In the book, Humpty Dumpty is a famous bird watcher who falls off a great wall while staring at the feathered fliers. He develops a fear of heights. He consoles himself by bird watching from the ground and making paper airplanes that look like birds. When his favorite plane gets stuck at the top of the wall where he fell, he musters all his bravery to climb back up. At the top, he hatches into a bird and flies away. It’s such a brilliant, beautiful take on a (kind of depressing if you think about it) classic that I ended the book surprised that no one else had ever thought of having Humpty Dumpty hatch into something new before.
In case I haven’t spoiled the book for you enough, how about an itemized examination of my favorite illustrative elements? (No matter how much I tell you, the book cannot be spoiled. It is too good.)
Examining Artistic Elements
Line – Humpty is a round egg in a world of straight lines and sharp edges. Walls, ladders, streets, buildings, telephone wires, paper airplanes are all fixed and rigid, while Humpty remains soft and round. The only subtle relaxation of line in the background is on the birds illustrated on the wire and in the air.
Space – Santat uses a very cinematic pattern of close-ups, medium, and wide-shots of Humpty and other important items.
Texture – There is so much texture in this book. The softness of the blended colors and the rigidness of the lines and thickness of the vines and the roundness of Humpty and the use of contrasting light and dark until some parts of the illustrations positively glow.
Color – The colors in this book are warm and encouraging. It’s like there’s a rainbow filter over some illustrations.
Literary and Artistic Interplay
Line – Santat uses the contrast in lines to set round Humpty apart from his linear environment, communicating that our hero doesn’t fit in with his world. Humpty’s universe is very rigid, and he is very soft. The way Humpty narrates in the beginning shows us he is in a very fragile mental state as well. The panel that illustrates this perfectly is the one where Humpty is sleeping on the floor instead of in his loft bed.

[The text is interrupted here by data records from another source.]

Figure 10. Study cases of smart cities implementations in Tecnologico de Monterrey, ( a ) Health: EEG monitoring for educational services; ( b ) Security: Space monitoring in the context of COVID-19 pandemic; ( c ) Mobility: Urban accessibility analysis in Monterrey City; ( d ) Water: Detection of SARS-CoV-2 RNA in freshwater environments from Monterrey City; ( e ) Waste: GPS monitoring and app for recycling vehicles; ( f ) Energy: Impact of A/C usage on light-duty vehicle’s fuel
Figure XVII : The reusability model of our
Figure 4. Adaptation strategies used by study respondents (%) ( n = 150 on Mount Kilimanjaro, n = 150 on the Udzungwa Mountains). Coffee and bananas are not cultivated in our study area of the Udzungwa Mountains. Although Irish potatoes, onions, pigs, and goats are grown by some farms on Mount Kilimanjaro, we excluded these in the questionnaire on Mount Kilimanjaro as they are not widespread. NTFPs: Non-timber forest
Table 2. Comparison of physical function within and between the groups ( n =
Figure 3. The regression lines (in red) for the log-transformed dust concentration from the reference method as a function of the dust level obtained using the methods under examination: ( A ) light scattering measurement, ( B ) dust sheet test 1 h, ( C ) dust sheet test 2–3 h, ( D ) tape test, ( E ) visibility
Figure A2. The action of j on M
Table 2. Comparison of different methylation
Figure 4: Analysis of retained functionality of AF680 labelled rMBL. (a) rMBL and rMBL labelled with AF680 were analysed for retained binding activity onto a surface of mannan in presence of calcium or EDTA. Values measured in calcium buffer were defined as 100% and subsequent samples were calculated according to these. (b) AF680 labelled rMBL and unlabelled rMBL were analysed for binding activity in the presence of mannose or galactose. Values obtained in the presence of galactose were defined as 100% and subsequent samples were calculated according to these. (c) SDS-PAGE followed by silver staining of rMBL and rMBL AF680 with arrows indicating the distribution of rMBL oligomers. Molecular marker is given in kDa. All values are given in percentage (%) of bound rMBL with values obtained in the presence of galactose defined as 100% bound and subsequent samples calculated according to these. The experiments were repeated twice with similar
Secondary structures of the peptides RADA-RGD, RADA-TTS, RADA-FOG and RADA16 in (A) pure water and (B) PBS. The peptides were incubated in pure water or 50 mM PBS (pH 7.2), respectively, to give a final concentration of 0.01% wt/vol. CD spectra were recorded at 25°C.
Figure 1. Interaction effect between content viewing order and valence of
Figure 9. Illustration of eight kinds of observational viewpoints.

Space – Santat’s framing in each panel syncs with the focus of the narration in each panel with storyboard-like perfection. A good example is the page where Humpty narrates, “I didn’t look up. I didn’t look down. I just kept climbing. One step at a time…” and the illustration is a close-up of Humpty’s hands reaching up the ladder, with the city small in the background.
Texture – The best example of texture that supports the storytelling is when Humpty is back on top of the wall, saying, “…until I was no longer afraid.” We have the glowing victory of soft, round Humpty, surrounded by soft birds, with the sun behind them infusing them with light, almost as if you were holding an egg up to an incubator light. The soft light spills over the top of the hard edges, straight ladder, and thick vines on the dark wall. It’s a page of pure victory.
Color – The use of light and dark leads to spotlighting of important story elements, creating a glow on some of the most inspiring elements, like on Humpty’s wings at the end. The colors and the storytelling remind the reader that there is always a bright spot to focus on.
For more ways to celebrate Children’s Authors and Illustrators Week, ReadWriteThink.org has ideas for the classroom. The book spotlight BooksAreWings.org did last year is still a great list (with Santat right on top!). Finally, here is a great new list of Notable Books for a Global Society 2021 Award Winners:
(I love that we are seeing so many new stories told in voices that we haven’t been hearing from exhaustively for the last 2,000 years.)
But the best way to celebrate? Probably just sharing a soul soothing, laughter inducing, eye crossing, mind blowing children’s book with someone.